As for tools, we're mainly crippled by our own momentum. Our email network is a spam-clogged joke, and email software stopped evolving in any meaningful way over a decade ago. The email network could be fixed, but the perceived inertia has so far been perceived as too overwhelming to overcome. So instead we all suffer with what we've got.
The web—as defined by the one universal media component—HTML—is intractably broken: the only actual solution is to rip it up and start over, but so far, nobody has exhibited the vision to lead us out of that mess. (Adobe has sort of tried to do so in a slimy way with their Flash-based platform, but that will never be anything more than a niche player because it's too proprietary and, ultimately, too retrograde.)
Interestingly, the
one thing that the web is turning out to be quite good at is web services, which boils down to passing little chunks (and sometimes big chunks) of information around, but the broken front-end—the HTML disaster, the decrepit Windows platform, the anarchic Linux platform and the obscure Mac platform—is crippling web services from getting good.
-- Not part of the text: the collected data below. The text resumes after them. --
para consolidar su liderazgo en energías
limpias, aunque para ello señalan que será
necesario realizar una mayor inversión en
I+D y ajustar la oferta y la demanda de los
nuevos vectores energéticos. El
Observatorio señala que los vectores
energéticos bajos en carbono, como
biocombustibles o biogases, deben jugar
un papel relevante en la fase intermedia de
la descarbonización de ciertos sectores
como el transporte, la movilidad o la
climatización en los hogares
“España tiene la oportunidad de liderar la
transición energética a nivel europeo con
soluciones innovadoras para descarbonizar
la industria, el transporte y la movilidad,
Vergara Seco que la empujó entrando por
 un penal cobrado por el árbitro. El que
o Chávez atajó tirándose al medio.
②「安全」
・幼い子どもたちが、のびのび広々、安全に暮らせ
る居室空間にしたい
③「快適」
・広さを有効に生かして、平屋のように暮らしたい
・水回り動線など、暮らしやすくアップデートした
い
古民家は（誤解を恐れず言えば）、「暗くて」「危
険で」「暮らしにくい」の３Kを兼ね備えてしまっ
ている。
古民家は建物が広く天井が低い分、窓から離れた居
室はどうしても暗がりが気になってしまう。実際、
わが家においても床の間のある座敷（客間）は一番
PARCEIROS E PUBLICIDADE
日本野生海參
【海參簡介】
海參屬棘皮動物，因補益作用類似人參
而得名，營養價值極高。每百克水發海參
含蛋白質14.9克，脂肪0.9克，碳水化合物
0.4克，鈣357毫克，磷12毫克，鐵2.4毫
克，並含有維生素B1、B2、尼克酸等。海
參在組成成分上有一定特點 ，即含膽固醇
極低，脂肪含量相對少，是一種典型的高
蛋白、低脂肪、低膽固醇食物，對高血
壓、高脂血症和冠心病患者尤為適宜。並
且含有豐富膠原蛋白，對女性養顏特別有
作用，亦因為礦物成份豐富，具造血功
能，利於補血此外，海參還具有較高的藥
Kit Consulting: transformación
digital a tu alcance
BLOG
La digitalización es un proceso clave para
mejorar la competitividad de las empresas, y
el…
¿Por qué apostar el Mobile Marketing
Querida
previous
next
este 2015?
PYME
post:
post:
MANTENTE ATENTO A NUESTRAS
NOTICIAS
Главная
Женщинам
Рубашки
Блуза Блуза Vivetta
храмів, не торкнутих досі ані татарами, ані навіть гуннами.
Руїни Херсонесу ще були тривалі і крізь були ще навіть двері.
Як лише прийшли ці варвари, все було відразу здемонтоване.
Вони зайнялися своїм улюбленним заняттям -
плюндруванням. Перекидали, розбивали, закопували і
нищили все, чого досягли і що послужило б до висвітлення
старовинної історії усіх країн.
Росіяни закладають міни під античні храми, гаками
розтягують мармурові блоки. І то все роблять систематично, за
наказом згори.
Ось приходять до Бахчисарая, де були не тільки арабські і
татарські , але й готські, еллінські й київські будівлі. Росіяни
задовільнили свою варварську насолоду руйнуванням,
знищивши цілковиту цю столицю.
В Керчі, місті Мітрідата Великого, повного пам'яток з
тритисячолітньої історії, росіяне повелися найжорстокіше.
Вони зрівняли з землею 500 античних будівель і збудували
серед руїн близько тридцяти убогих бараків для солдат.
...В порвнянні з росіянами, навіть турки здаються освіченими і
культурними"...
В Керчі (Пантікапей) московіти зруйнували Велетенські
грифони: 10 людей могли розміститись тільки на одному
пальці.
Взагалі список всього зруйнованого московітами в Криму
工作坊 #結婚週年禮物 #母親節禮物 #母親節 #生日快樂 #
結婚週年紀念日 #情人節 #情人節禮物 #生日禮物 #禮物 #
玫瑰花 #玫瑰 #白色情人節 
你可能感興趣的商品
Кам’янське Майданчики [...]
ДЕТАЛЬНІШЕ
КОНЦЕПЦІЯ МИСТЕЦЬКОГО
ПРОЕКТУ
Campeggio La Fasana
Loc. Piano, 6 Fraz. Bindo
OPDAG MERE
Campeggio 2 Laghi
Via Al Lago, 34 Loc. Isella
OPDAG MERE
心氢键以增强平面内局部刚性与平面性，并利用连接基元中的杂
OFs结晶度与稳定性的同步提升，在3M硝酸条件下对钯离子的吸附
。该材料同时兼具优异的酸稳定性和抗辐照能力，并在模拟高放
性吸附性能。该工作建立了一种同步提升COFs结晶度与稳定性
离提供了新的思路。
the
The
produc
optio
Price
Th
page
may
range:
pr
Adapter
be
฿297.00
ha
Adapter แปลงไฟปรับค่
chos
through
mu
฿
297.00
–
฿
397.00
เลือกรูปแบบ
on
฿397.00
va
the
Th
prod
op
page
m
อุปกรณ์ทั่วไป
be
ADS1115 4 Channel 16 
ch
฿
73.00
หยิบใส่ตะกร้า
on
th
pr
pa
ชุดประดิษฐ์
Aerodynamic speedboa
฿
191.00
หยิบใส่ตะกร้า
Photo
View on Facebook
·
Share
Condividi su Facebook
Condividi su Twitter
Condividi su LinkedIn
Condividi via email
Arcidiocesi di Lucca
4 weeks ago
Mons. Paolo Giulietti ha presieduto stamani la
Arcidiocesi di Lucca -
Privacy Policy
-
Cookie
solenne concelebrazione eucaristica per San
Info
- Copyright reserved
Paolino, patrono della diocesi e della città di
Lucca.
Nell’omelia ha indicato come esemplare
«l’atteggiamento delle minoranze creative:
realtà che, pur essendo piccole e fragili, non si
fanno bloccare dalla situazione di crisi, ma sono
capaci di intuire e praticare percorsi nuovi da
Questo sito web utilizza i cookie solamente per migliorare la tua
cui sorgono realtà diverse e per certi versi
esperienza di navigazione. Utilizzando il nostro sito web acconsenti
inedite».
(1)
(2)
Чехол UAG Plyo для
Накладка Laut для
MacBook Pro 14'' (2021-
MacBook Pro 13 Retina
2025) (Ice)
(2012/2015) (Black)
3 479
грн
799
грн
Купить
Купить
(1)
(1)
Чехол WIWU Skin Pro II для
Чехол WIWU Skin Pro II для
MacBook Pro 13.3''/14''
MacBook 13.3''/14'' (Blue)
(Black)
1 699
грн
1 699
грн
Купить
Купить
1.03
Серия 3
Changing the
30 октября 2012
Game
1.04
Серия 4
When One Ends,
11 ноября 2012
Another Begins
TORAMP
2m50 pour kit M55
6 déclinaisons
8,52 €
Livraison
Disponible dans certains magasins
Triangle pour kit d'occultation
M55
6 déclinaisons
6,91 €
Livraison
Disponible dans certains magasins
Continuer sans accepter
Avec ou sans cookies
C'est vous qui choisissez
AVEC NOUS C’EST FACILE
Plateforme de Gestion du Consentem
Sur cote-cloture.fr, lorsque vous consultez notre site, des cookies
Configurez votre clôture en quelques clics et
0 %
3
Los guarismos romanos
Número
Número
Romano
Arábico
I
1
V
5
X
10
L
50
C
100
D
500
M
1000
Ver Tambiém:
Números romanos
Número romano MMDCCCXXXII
The end result is that the most interesting web services are only used by relatively sophisticated users. For example, the PDF I linked to a couple posts above is hosted on a very cool web service called Dropbox, but it's the sort of thing only nerds know about. At the moment, my educated guess is that mobile platforms like the iPhone are what are going to drive the evolution of web services for the next few years, specifically because they're better at delivering a transparent user experience than personal computers and—tah dah—their operating systems and development tools are
new and not loaded down with old baggage.
I apologize for subjecting you all to that rant.